Auf dem Weg zur Fahrerlaubnis gibt es einige Hindernisse zu überwinden. Dazu gehören neben kognitiven und praktischen Leistungsanforderungen auch die häufig hohen Kosten. Wer eine Fahrerlaubnis erwerben möchte, darf nicht zu knapp kalkulieren.
Allgemeine Kostenfaktoren beim Führerscheinerwerb
Zunächst sind einige allgemeine Kostenfaktoren zu berücksichtigen, die für alle Führerscheinklassen anfallen:
- Sehtest: Den Sehtest lassen Sie von einer amtlich anerkannten Stelle durchführen. Wenn Sie keinerlei Einschränkungen haben, reicht dafür der Optiker Ihres Vertrauens aus. Wer unter einer Sehschwäche leidet, muss sich eine Bescheinigung vom Augenarzt holen. Ärztliche Untersuchungen zahlt in der Regel Ihre Krankenkasse.

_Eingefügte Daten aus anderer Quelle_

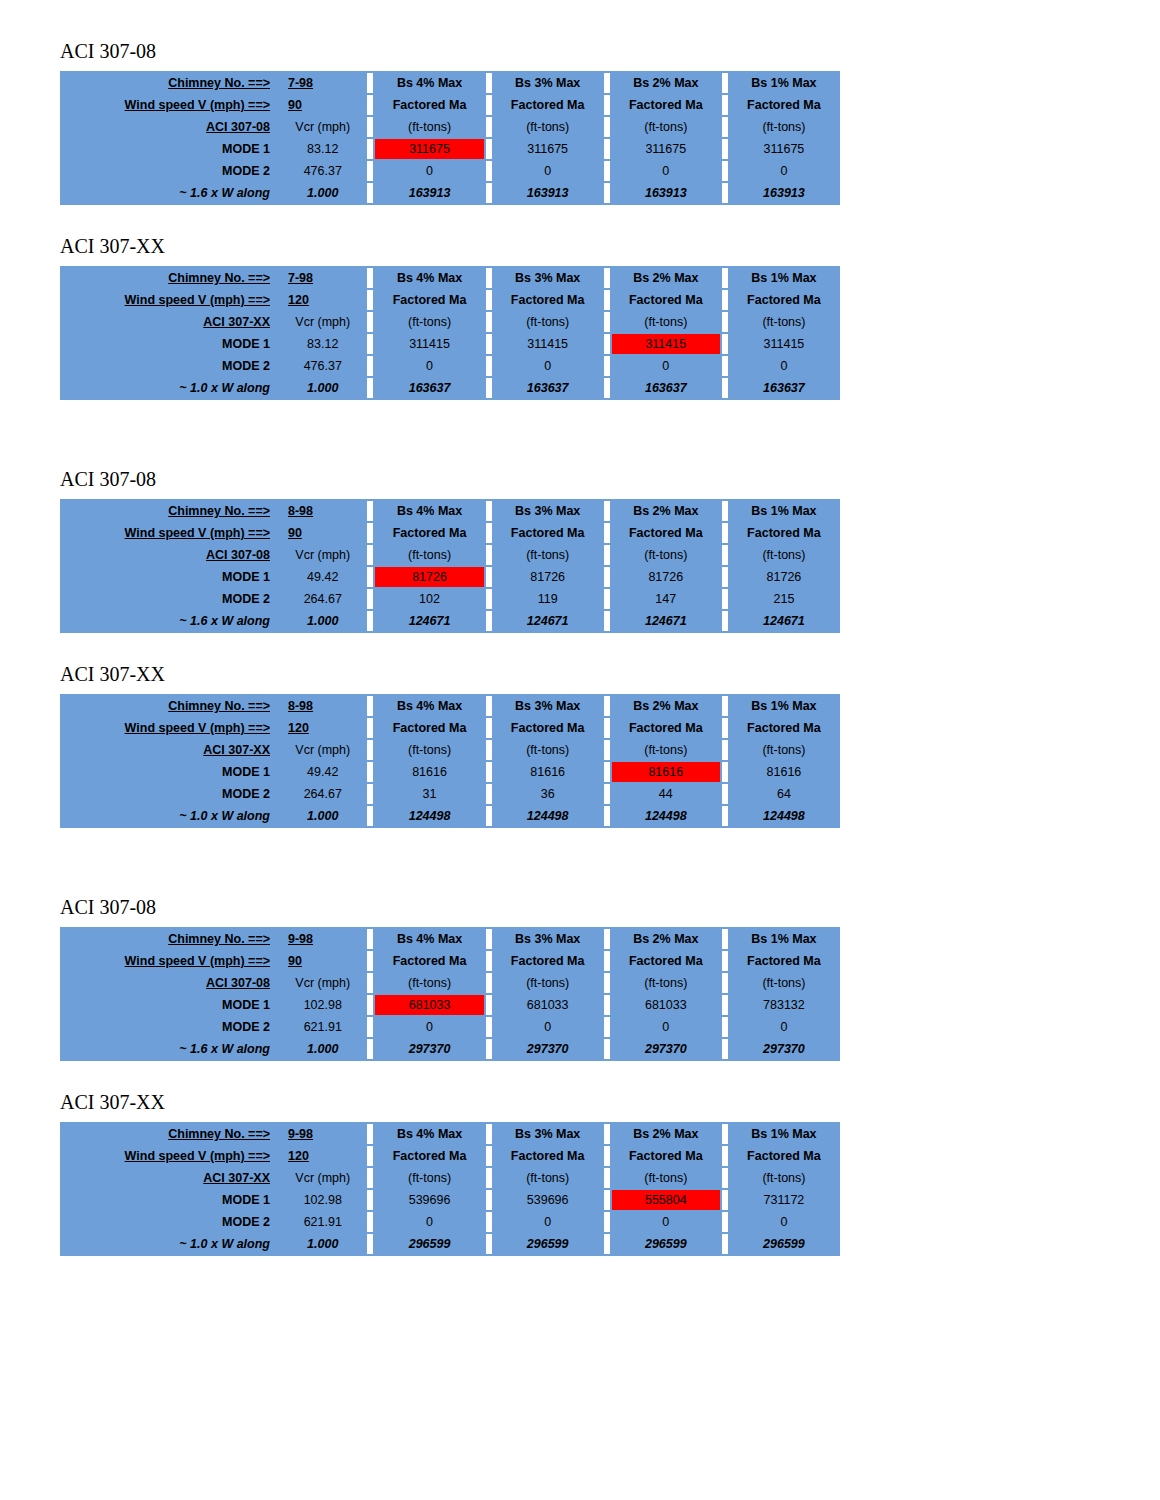ACI 307-08
| Chimney No. ==> | 7-98 | | Bs 4% Max | | Bs 3% Max | | Bs 2% Max | | Bs 1% Max |
| Wind speed V (mph) ==> | 90 | | Factored Ma | | Factored Ma | | Factored Ma | | Factored Ma |
| ACI 307-08 | Vcr (mph) | | (ft-tons) | | (ft-tons) | | (ft-tons) | | (ft-tons) |
| MODE 1 | 83.12 | | 311675 | | 311675 | | 311675 | | 311675 |
| MODE 2 | 476.37 | | 0 | | 0 | | 0 | | 0 |
| ~ 1.6 x W along | 1.000 | | 163913 | | 163913 | | 163913 | | 163913 |
ACI 307-XX
| Chimney No. ==> | 7-98 | | Bs 4% Max | | Bs 3% Max | | Bs 2% Max | | Bs 1% Max |
| Wind speed V (mph) ==> | 120 | | Factored Ma | | Factored Ma | | Factored Ma | | Factored Ma |
| ACI 307-XX | Vcr (mph) | | (ft-tons) | | (ft-tons) | | (ft-tons) | | (ft-tons) |
| MODE 1 | 83.12 | | 311415 | | 311415 | | 311415 | | 311415 |
| MODE 2 | 476.37 | | 0 | | 0 | | 0 | | 0 |
| ~ 1.0 x W along | 1.000 | | 163637 | | 163637 | | 163637 | | 163637 |
ACI 307-08
| Chimney No. ==> | 8-98 | | Bs 4% Max | | Bs 3% Max | | Bs 2% Max | | Bs 1% Max |
| Wind speed V (mph) ==> | 90 | | Factored Ma | | Factored Ma | | Factored Ma | | Factored Ma |
| ACI 307-08 | Vcr (mph) | | (ft-tons) | | (ft-tons) | | (ft-tons) | | (ft-tons) |
| MODE 1 | 49.42 | | 81726 | | 81726 | | 81726 | | 81726 |
| MODE 2 | 264.67 | | 102 | | 119 | | 147 | | 215 |
| ~ 1.6 x W along | 1.000 | | 124671 | | 124671 | | 124671 | | 124671 |
ACI 307-XX
| Chimney No. ==> | 8-98 | | Bs 4% Max | | Bs 3% Max | | Bs 2% Max | | Bs 1% Max |
| Wind speed V (mph) ==> | 120 | | Factored Ma | | Factored Ma | | Factored Ma | | Factored Ma |
| ACI 307-XX | Vcr (mph) | | (ft-tons) | | (ft-tons) | | (ft-tons) | | (ft-tons) |
| MODE 1 | 49.42 | | 81616 | | 81616 | | 81616 | | 81616 |
| MODE 2 | 264.67 | | 31 | | 36 | | 44 | | 64 |
| ~ 1.0 x W along | 1.000 | | 124498 | | 124498 | | 124498 | | 124498 |
ACI 307-08
| Chimney No. ==> | 9-98 | | Bs 4% Max | | Bs 3% Max | | Bs 2% Max | | Bs 1% Max |
| Wind speed V (mph) ==> | 90 | | Factored Ma | | Factored Ma | | Factored Ma | | Factored Ma |
| ACI 307-08 | Vcr (mph) | | (ft-tons) | | (ft-tons) | | (ft-tons) | | (ft-tons) |
| MODE 1 | 102.98 | | 681033 | | 681033 | | 681033 | | 783132 |
| MODE 2 | 621.91 | | 0 | | 0 | | 0 | | 0 |
| ~ 1.6 x W along | 1.000 | | 297370 | | 297370 | | 297370 | | 297370 |
ACI 307-XX
| Chimney No. ==> | 9-98 | | Bs 4% Max | | Bs 3% Max | | Bs 2% Max | | Bs 1% Max |
| Wind speed V (mph) ==> | 120 | | Factored Ma | | Factored Ma | | Factored Ma | | Factored Ma |
| ACI 307-XX | Vcr (mph) | | (ft-tons) | | (ft-tons) | | (ft-tons) | | (ft-tons) |
| MODE 1 | 102.98 | | 539696 | | 539696 | | 555804 | | 731172 |
| MODE 2 | 621.91 | | 0 | | 0 | | 0 | | 0 |
| ~ 1.0 x W along | 1.000 | | 296599 | | 296599 | | 296599 | | 296599 |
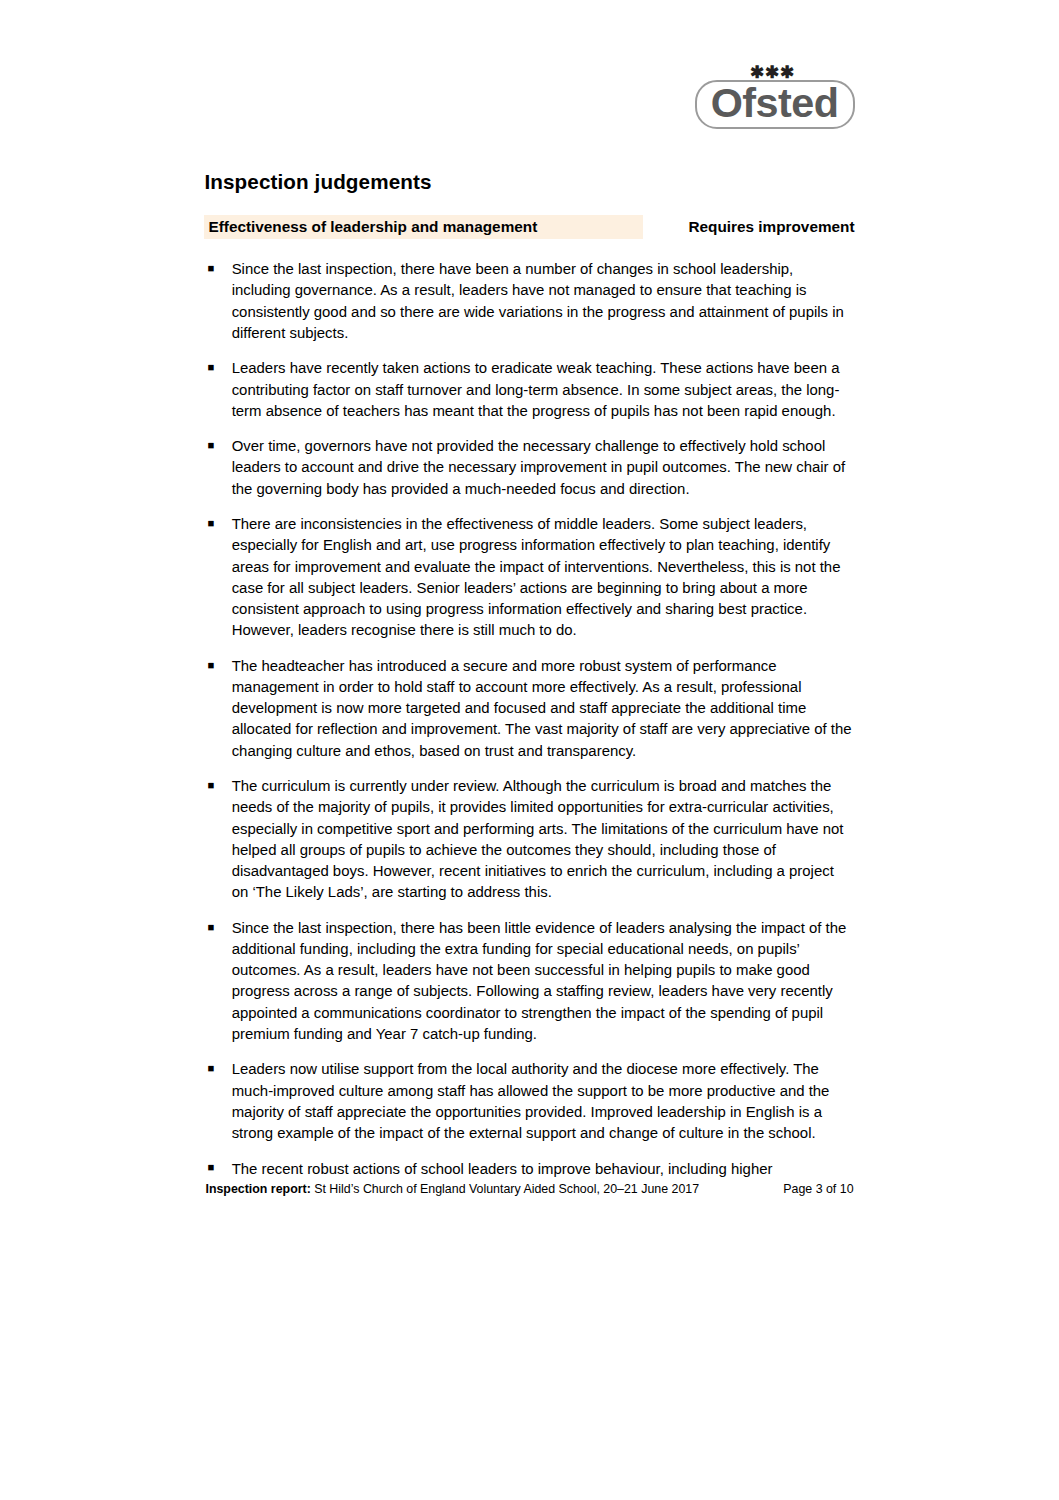✱✱✱
Ofsted
Inspection judgements
Effectiveness of leadership and management
Requires improvement
Since the last inspection, there have been a number of changes in school leadership, including governance. As a result, leaders have not managed to ensure that teaching is consistently good and so there are wide variations in the progress and attainment of pupils in different subjects.
Leaders have recently taken actions to eradicate weak teaching. These actions have been a contributing factor on staff turnover and long-term absence. In some subject areas, the long-term absence of teachers has meant that the progress of pupils has not been rapid enough.
Over time, governors have not provided the necessary challenge to effectively hold school leaders to account and drive the necessary improvement in pupil outcomes. The new chair of the governing body has provided a much-needed focus and direction.
There are inconsistencies in the effectiveness of middle leaders. Some subject leaders, especially for English and art, use progress information effectively to plan teaching, identify areas for improvement and evaluate the impact of interventions. Nevertheless, this is not the case for all subject leaders. Senior leaders’ actions are beginning to bring about a more consistent approach to using progress information effectively and sharing best practice. However, leaders recognise there is still much to do.
The headteacher has introduced a secure and more robust system of performance management in order to hold staff to account more effectively. As a result, professional development is now more targeted and focused and staff appreciate the additional time allocated for reflection and improvement. The vast majority of staff are very appreciative of the changing culture and ethos, based on trust and transparency.
The curriculum is currently under review. Although the curriculum is broad and matches the needs of the majority of pupils, it provides limited opportunities for extra-curricular activities, especially in competitive sport and performing arts. The limitations of the curriculum have not helped all groups of pupils to achieve the outcomes they should, including those of disadvantaged boys. However, recent initiatives to enrich the curriculum, including a project on ‘The Likely Lads’, are starting to address this.
Since the last inspection, there has been little evidence of leaders analysing the impact of the additional funding, including the extra funding for special educational needs, on pupils’ outcomes. As a result, leaders have not been successful in helping pupils to make good progress across a range of subjects. Following a staffing review, leaders have very recently appointed a communications coordinator to strengthen the impact of the spending of pupil premium funding and Year 7 catch-up funding.
Leaders now utilise support from the local authority and the diocese more effectively. The much-improved culture among staff has allowed the support to be more productive and the majority of staff appreciate the opportunities provided. Improved leadership in English is a strong example of the impact of the external support and change of culture in the school.
The recent robust actions of school leaders to improve behaviour, including higher
| Inspection report: St Hild’s Church of England Voluntary Aided School, 20–21 June 2017 | Page 3 of 10 |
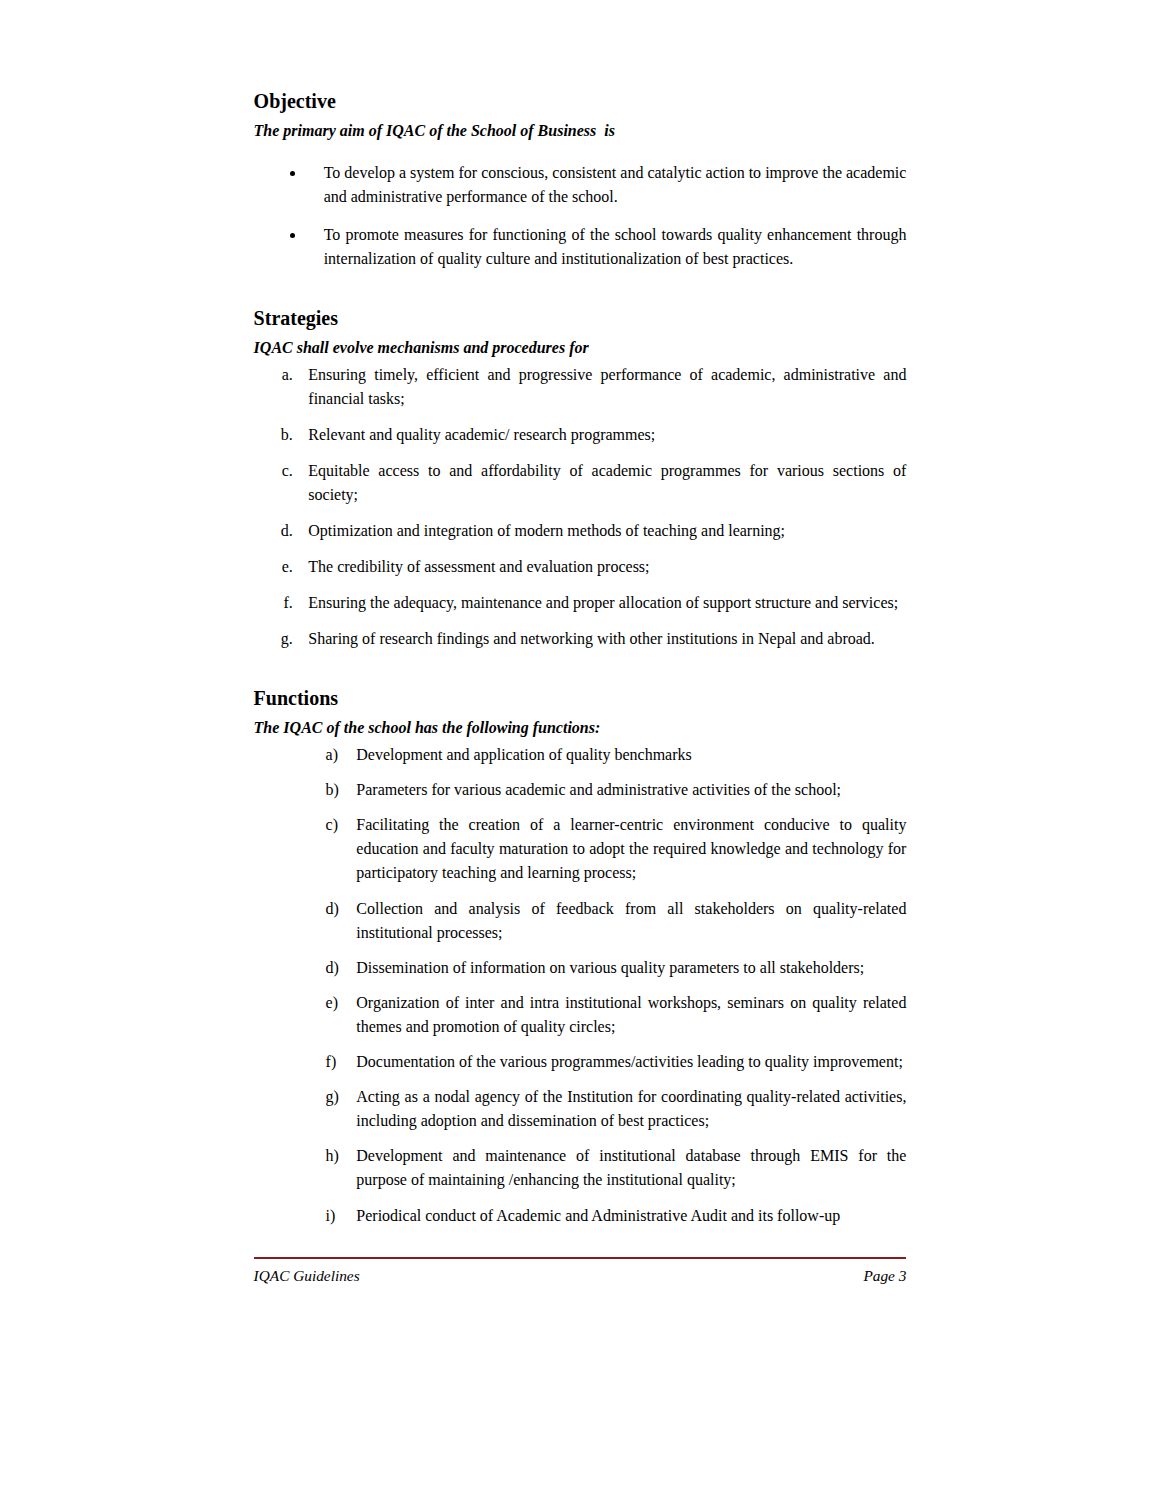Objective
The primary aim of IQAC of the School of Business is
To develop a system for conscious, consistent and catalytic action to improve the academic and administrative performance of the school.
To promote measures for functioning of the school towards quality enhancement through internalization of quality culture and institutionalization of best practices.
Strategies
IQAC shall evolve mechanisms and procedures for
Ensuring timely, efficient and progressive performance of academic, administrative and financial tasks;
Relevant and quality academic/ research programmes;
Equitable access to and affordability of academic programmes for various sections of society;
Optimization and integration of modern methods of teaching and learning;
The credibility of assessment and evaluation process;
Ensuring the adequacy, maintenance and proper allocation of support structure and services;
Sharing of research findings and networking with other institutions in Nepal and abroad.
Functions
The IQAC of the school has the following functions:
a) Development and application of quality benchmarks
b) Parameters for various academic and administrative activities of the school;
c) Facilitating the creation of a learner-centric environment conducive to quality education and faculty maturation to adopt the required knowledge and technology for participatory teaching and learning process;
d) Collection and analysis of feedback from all stakeholders on quality-related institutional processes;
d) Dissemination of information on various quality parameters to all stakeholders;
e) Organization of inter and intra institutional workshops, seminars on quality related themes and promotion of quality circles;
f) Documentation of the various programmes/activities leading to quality improvement;
g) Acting as a nodal agency of the Institution for coordinating quality-related activities, including adoption and dissemination of best practices;
h) Development and maintenance of institutional database through EMIS for the purpose of maintaining /enhancing the institutional quality;
i) Periodical conduct of Academic and Administrative Audit and its follow-up
IQAC Guidelines Page 3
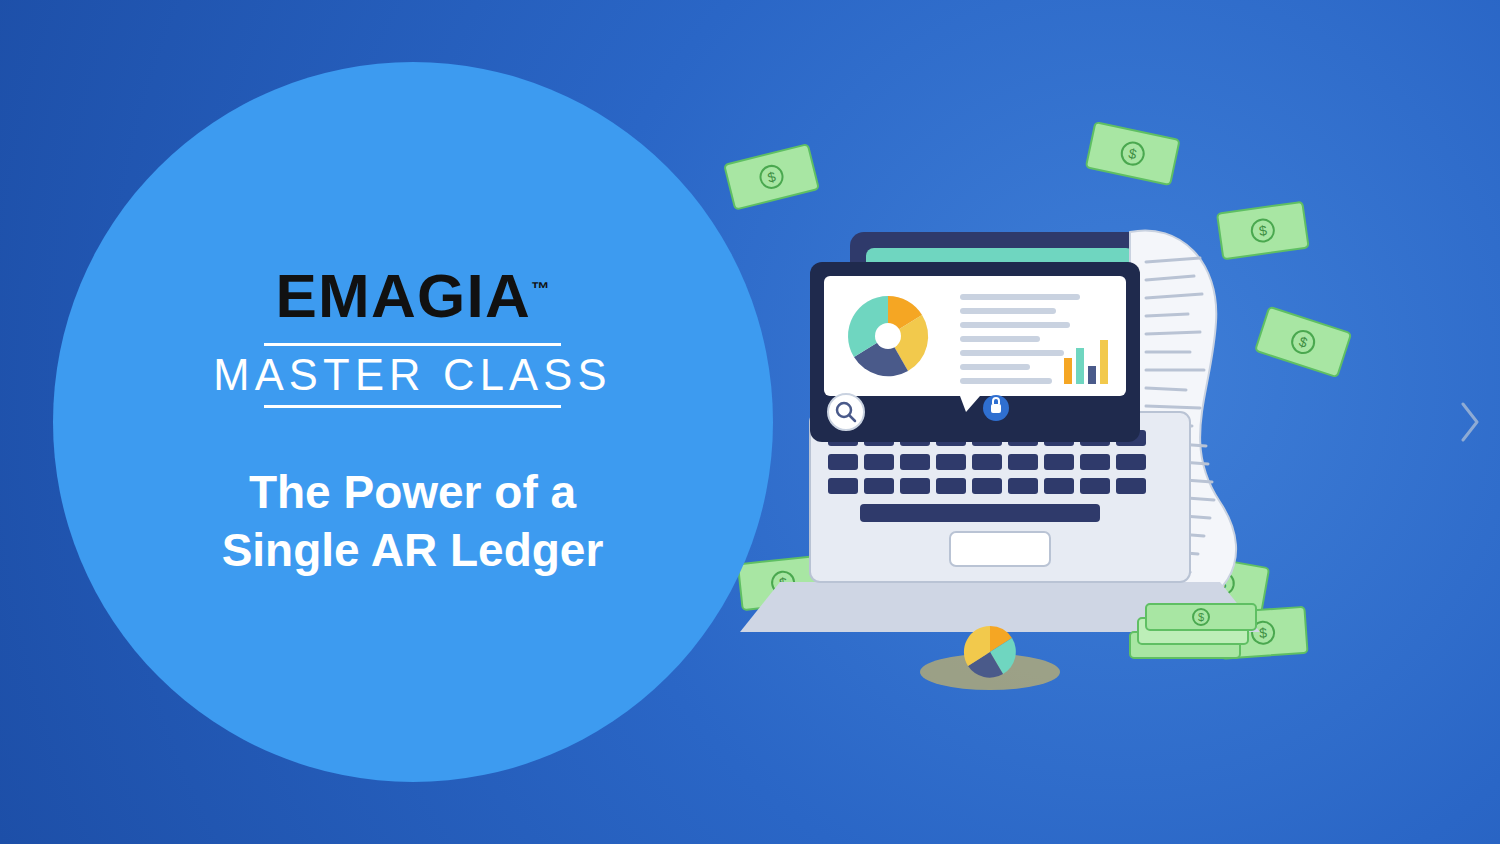$ $ $ $ $ $ $ $
EMAGIA™
Master Class
The Power of a
Single AR Ledger
Next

- Erste-Hilfe-Kurs: Zusätzlich zu den normalen Ausgaben für den Führerschein kommen die Kosten für den Erste-Hilfe-Kurs hinzu, zu dem Sie verpflichtet sind. Auch die Schulung zu Erste-Hilfe-Maßnahmen findet nicht direkt über die Fahrschule statt. Stattdessen können Sie sich vor Ort an Einrichtungen wenden, wie beispielsweise Johanniter, Deutsches Rotes Kreuz, Malteser oder ADAC. Über ADAC gelbhilft kostet er rund 60 Euro, wobei ADAC Mitglieder einen Rabatt erhalten. Nicht erforderlich ist er, wenn der Nachweis schon bei einem früheren Führerscheinverfahren vorgelegt wurde. Der Kurs muss neun Unterrichtseinheiten beinhalten, eine Teilnahmebescheinigung für Sofortmaßnahmen am Unfallort reicht nicht aus.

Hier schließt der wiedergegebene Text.